To Ty znasz swojego chłopaka najlepiej i wiesz, czy Twój niepokój ma racjonalne uzasadnienie. Być może wcale nie chodzi o "martwienie się", że coś mu się stanie, tylko o lekką zazdrość? Tu Cię nie pocieszę. Moje osobiste zdanie jest takie, że pijany facet jest łatwy. Właściwie każdy, niestety.
4 2011-04-21 18:31:01 Ostatnio edytowany przez katarzyna89 (2011-04-21 18:36:58)
Falka, dzięki, że odpisałaś. Kurcze mojemu też nic się nie zdarzyło zrobić głupiego po spożyciu alkoholu, ale jednak takie uczucie niepokoju tkwi we mnie ? ale dziwne uczucie
Vinga, czy ja wiem czy chodzi mi o zazdrość, raczej nie. Mam do niego pełne zaufanie, dodatkowo zawsze, gdy wychodzi to się odzywa, dzwoni, pisze. Nawet dziś specjalnie uzupełnił konto by się do mnie odzywać. A jeżeli chodzi o zdradę, to jest to również nie możliwe. Zawsze to on mnie pyta gdy wychodzę bez niego czy ja go nie zdradzę, tak samo boi się zdrady jak ja, wiec wiem, że co do tej kwestii nie ma zastrzeżenia. Vinga, Tobie również dziękuję, że odpisałaś. Pozdrawiam
Nie martwię się. Musiałabym się martwić kilka razy w tygodniu, a nie mam na to siły ani ochoty Zresztą mój facet codziennie po pracy ma jakieś swoje zajęcia (niekoniecznie piwo ), nie martwię się za każdym razem jak go nie ma. Nie daje mi ku temu powodów.
A zastanawiałaś się, Katarzyno, dlaczego właściwie się niepokoisz? O co się boisz?
A zastanawiałaś się, Katarzyno, dlaczego właściwie się niepokoisz? O co się boisz?
Popieram pytanie - co tak naprawdę myślisz, kiedy "martwisz się"?
Spróbuj nam więc sprecyzować, o co się martwisz? O to, że coś mu się może stać? Ale przecież o to nie martwisz się jak wychodzi do pracy czy do szkoły?
Z własnego doświadczenia wiem, że pijaczek w jakiś irracjonalny sposób zawsze trafia do własnego łóżka Np wiele razy zdarzało mi się błąkać w stanie niezbyt trzeźwym nocą po mieście i zawsze trafiałam do domu Znaczy, że instynktu samozachowawczego alkohol nie wyłącza...

Wpisy zbioru danych
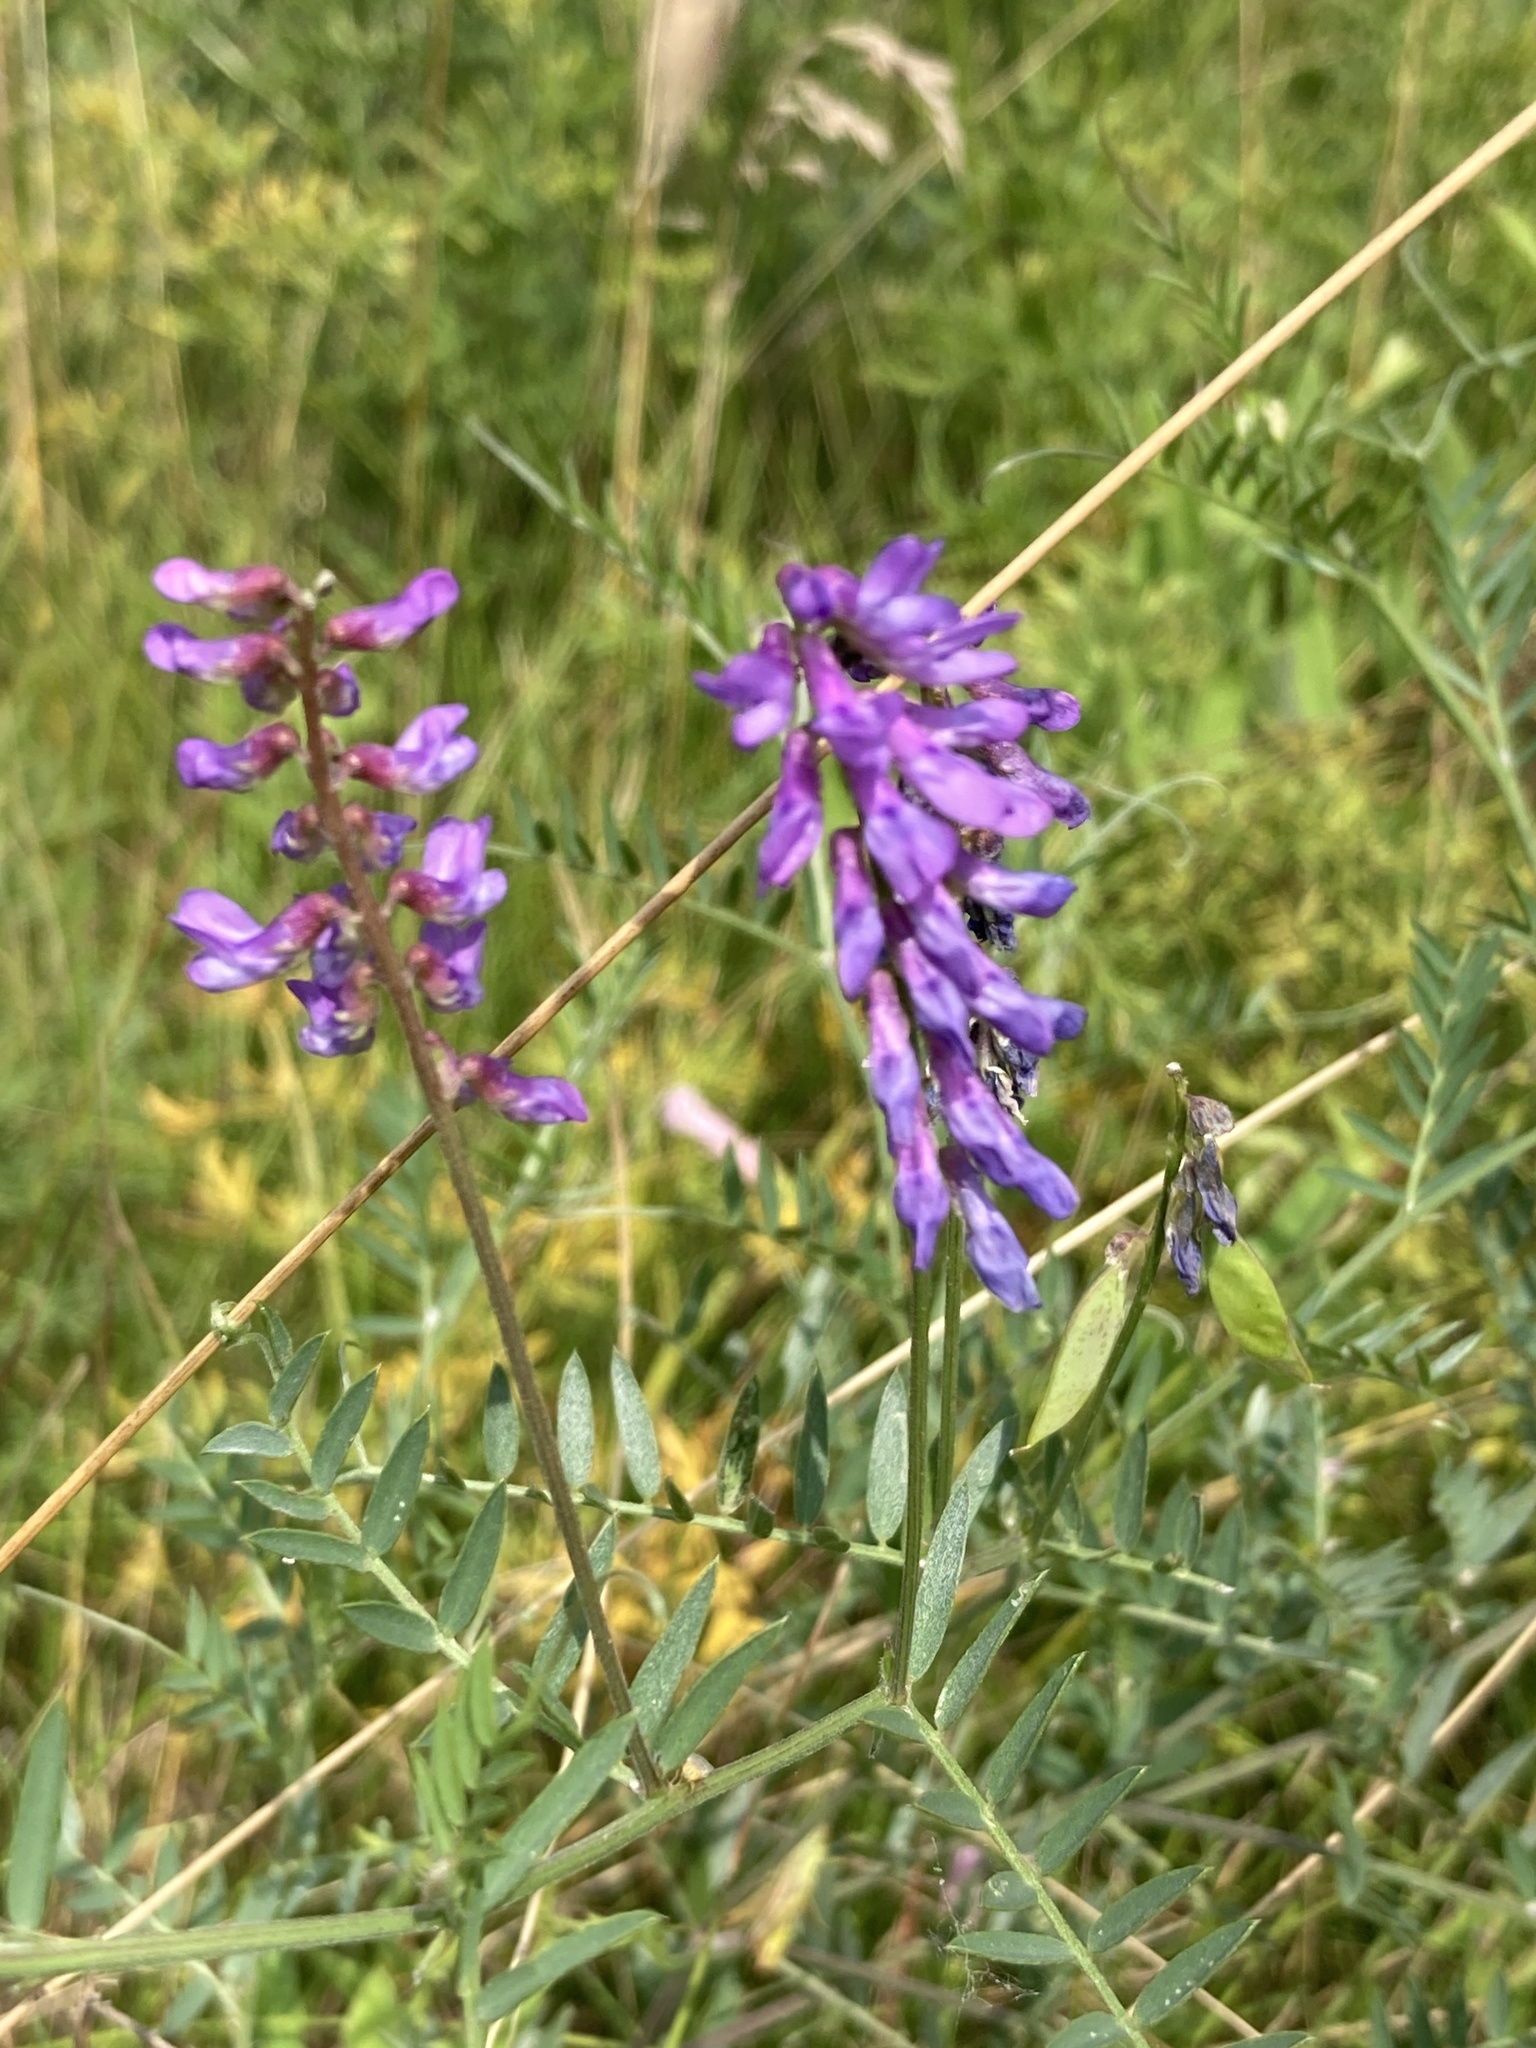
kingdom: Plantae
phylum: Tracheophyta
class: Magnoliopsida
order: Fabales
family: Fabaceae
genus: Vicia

==

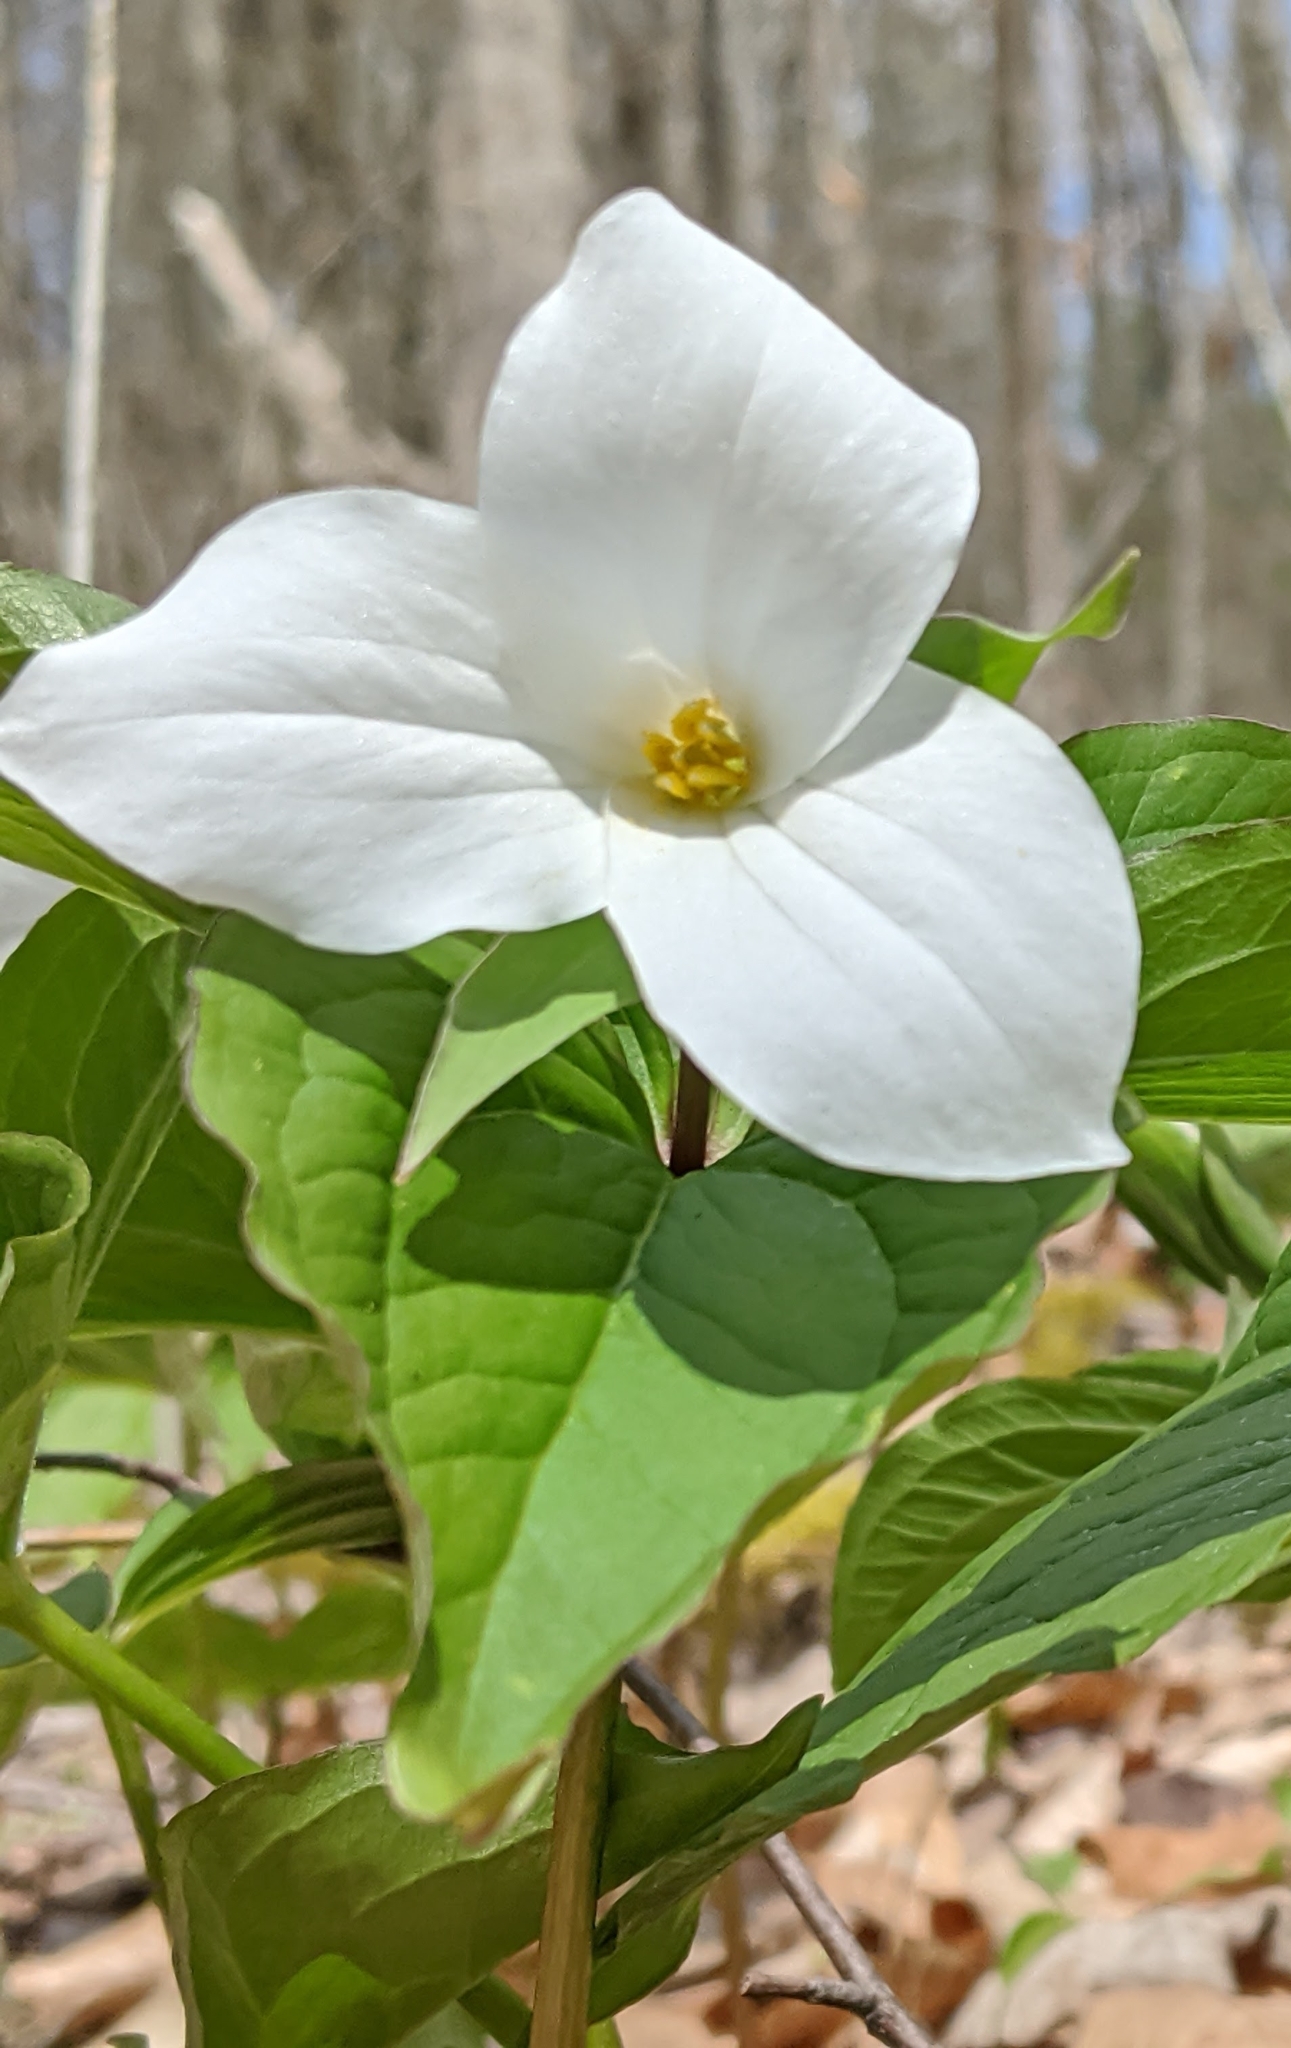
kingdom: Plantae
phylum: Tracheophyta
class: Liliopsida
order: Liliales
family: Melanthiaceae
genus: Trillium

--

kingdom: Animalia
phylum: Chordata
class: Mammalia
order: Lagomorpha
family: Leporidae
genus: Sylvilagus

Treść zadania
Oceń, czy każde z trzech poniższych stwierdzeń zgadza się z fragmentem tekstu. Przy każdym odpowiedz „tak” lub „nie” i przytocz dokładnie słowa z fragmentu tekstu, które o tym rozstrzygają.
1. W odpowiedzi skierowanej do Falki i Vingi czytamy, że chłopak za każdym razem, gdy wychodzi, odzywa się, dzwoni lub pisze.
2. W jednej z wypowiedzi pada twierdzenie, że alkohol wyłącza instynkt samozachowawczy.
3. W odpowiedzi skierowanej do Falki i Vingi czytamy, że chłopak specjalnie doładował konto, żeby się odzywać.

Poprawna odpowiedź
1. Tak: „zawsze, gdy wychodzi to się odzywa, dzwoni, pisze”.
2. Nie: „instynktu samozachowawczego alkohol nie wyłącza”.
3. Tak: „Nawet dziś specjalnie uzupełnił konto by się do mnie odzywać”.